> **Source passage**
<<<<

As great as they are, chocolate chip cookies and snickerdoodles sometimes feel tired. They’re reliable standards, but the cookie world can be so much more. Therefore, in 2019, Shiri and Jamie will embark on the Great Cookie Challenge – a shared exploit during which we try to make 50 new-to-us cookies. Grab a glass of milk and your spirit of cookie adventure.

If I had time to make every cookie in America’s Test Kitchen The Perfect Cookie (2017), I probably would. Although my coworkers would probably kill me. Or make me buy them new pants. I will, in all likelihood, be purchasing a copy of this book once my library loan runs out (and I’m trying very hard to keep that to a minimum).

Thus, it isn’t shocking that all three of these cookies are from the aforementioned, and all turned out wonderfully.

Pumpkin Whoopie Pies

So here’s the thing: I actually like pumpkin. Not just the fake, Thanksgiving season syrup stuff (and I’m a basic enough bitch to admit I like that too), but actual pumpkin. When we lived in Portland, as with the mushrooms I mentioned in 100 New Recipes Week #4, I loved going to the farmer’s market to check out the varietals and talking to the growers about the best ways to use each of them. Kabocha, technically a squash but sweeter than butternut or acorn, ended up being my favorite and can be used in almost everything from Thai curry to pie. But they’re tragically difficult to find on the East coast.

>>>>

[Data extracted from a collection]

<<<<

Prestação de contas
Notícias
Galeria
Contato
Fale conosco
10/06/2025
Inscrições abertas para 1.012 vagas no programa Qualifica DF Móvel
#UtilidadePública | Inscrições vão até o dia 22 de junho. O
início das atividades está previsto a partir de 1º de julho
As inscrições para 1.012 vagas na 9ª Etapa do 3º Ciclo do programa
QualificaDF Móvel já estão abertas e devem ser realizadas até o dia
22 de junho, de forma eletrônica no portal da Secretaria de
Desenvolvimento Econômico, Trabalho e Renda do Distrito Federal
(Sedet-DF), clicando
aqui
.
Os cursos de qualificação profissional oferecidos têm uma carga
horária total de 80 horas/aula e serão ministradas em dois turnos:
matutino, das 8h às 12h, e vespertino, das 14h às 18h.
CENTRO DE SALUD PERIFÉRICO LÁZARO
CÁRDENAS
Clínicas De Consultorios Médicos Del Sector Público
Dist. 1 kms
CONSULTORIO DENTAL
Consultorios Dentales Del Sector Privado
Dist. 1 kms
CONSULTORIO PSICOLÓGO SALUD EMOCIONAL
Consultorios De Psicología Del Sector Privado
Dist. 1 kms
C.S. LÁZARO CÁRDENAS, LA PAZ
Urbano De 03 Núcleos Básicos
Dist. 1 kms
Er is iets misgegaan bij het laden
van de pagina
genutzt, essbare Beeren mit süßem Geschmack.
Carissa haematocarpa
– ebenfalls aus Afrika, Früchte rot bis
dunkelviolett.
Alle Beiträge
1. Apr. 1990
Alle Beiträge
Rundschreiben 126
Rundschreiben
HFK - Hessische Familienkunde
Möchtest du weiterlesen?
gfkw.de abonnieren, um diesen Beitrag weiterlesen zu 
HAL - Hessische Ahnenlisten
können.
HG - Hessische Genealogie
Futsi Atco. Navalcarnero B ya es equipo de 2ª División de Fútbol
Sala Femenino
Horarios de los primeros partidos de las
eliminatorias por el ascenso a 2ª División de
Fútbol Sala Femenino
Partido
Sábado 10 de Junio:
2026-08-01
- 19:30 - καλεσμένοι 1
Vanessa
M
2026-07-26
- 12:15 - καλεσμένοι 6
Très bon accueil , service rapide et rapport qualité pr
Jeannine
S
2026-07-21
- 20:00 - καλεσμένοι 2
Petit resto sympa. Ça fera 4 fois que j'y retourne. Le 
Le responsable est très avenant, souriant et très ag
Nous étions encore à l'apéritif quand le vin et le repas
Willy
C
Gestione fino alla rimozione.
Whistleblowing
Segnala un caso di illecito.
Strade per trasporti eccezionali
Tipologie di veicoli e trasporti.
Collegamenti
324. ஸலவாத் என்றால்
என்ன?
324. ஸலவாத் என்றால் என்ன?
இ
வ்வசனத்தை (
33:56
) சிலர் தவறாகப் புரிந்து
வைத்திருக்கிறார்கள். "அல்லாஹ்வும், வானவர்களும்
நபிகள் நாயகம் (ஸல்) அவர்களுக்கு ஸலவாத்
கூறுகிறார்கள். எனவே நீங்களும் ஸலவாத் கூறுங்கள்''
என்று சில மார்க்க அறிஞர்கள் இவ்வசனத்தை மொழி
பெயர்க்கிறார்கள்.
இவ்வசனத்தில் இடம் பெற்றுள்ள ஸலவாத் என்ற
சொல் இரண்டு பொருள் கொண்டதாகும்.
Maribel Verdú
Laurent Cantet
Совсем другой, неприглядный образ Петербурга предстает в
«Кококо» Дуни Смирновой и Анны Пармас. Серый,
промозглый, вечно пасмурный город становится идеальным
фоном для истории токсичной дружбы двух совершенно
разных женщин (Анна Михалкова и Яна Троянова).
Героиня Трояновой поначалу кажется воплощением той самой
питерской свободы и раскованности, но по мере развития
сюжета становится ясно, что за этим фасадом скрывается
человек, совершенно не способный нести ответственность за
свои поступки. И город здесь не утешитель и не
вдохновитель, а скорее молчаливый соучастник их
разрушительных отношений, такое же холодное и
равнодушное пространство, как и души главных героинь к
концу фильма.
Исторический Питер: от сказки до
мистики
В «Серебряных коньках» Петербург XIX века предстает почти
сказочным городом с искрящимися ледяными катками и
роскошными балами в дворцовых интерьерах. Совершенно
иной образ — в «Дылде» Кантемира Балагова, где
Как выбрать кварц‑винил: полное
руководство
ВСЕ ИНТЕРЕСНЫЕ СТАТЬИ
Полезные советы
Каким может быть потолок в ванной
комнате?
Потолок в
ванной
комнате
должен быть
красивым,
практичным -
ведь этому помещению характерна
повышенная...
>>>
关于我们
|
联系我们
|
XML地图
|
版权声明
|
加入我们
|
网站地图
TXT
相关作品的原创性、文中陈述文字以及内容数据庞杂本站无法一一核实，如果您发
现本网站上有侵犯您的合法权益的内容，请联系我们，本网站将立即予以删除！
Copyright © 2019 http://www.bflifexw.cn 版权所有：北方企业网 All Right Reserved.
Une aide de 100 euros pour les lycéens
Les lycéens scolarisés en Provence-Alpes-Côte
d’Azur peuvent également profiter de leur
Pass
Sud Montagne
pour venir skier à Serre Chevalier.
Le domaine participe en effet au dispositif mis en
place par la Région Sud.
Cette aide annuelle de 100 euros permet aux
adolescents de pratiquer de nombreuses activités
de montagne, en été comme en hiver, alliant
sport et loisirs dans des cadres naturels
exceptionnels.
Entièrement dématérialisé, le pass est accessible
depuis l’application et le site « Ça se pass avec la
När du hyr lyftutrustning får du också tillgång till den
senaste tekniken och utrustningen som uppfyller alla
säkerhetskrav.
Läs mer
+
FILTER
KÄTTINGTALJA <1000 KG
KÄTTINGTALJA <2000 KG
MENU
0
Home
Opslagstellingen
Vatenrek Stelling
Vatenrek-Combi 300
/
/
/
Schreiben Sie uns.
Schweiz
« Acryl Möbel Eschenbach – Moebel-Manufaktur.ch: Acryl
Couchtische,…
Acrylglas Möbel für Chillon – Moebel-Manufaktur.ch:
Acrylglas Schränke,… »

>>>>

> **Assignment 1**
Copy the part of the Great Cookie Challenge post that opens with the words containing "So here’s the" and closes with "the East coast.".
> **Assignment 2**
According to the Great Cookie Challenge post, how many new-to-us cookies do Shiri and Jamie set out to make in 2019?
> **Assignment 3**
Continue the Great Cookie Challenge post from the point where it stops.

> **Exercise response 1**
So here’s the thing: I actually like pumpkin. Not just the fake, Thanksgiving season syrup stuff (and I’m a basic enough bitch to admit I like that too), but actual pumpkin. When we lived in Portland, as with the mushrooms I mentioned in 100 New Recipes Week #4, I loved going to the farmer’s market to check out the varietals and talking to the growers about the best ways to use each of them. Kabocha, technically a squash but sweeter than butternut or acorn, ended up being my favorite and can be used in almost everything from Thai curry to pie. But they’re tragically difficult to find on the East coast.

> **Exercise response 2**
50

> **Exercise response 3**
All that to say, I’ll grab any chance I can find to try recipes that utilize this much maligned, oft-abused gourd in ways that show off its true potential. By true potential, I mean in a manner in which you can actually taste it, something this lovely, little sandwich cookie does. Not too sweet, utilizing cinnamon, allspice, and cloves, which enhance the earthiness and richness of pumpkin rather than covering it, and adding the perfect accompaniment of cream cheese frosting. I ate several of these after they were done, which, as I’ve mentioned, isn’t something I usually do.

And you can skip the pastry bag; I used a 2 tablespoon cookie scoop to measure these out onto the pan, and it worked just fine.

Chocolate Sugar Cookies

Sugar cookies are usually a production. You make the dough. You put them in the fridge. You wait. You roll and cut or slice. You put them back in the fridge. You bake. You decorate. Even I get impatient, and the kids? Forget it.

So when I let Zora pick cookies for us to make and she flipped through the book and said, “Chocolate Sugar Cookies,” I almost said no.

Good news, cookies lovers: these are the easiest sugar cookies ever and they’re chocolate. I had never made chocolate sugar cookies before. I hadn’t even considered it. Why? No idea. But they go right from mixer bowl to pan to oven with no fridge time and they come out perfectly. Additionally: rolling things in sugar only makes them better. Natural law.

Confession: I left the butter out to soften and whipped it very well but didn’t melt it because I didn’t feel like washing another bowl. It didn’t seem to matter.

Chocolate Chunk Oatmeal Cookies with Pecans and Dried Cherries

Jamie and I have taken to asking many of the folks we speak to on The Great Big Beautiful Podcast if they have a favorite cookie in order to spark our own baking inspiration. When we spoke to author Ronald Smith, he cited a well-made oatmeal raisin as his top choice, so I searched The Perfect Cookie for a recipe. The only one I could find is gluten-free, to which I’m not opposed but for which I didn’t have the proper ingredients. Gluten-free baking requires the proper ingredients (I discovered this the one time I tried it and ended up with, after three hours in the oven, a pool of oil with apples and burned bits of flour substitute floating in it rather than an apple cake). What I did find, however, was the aforementioned.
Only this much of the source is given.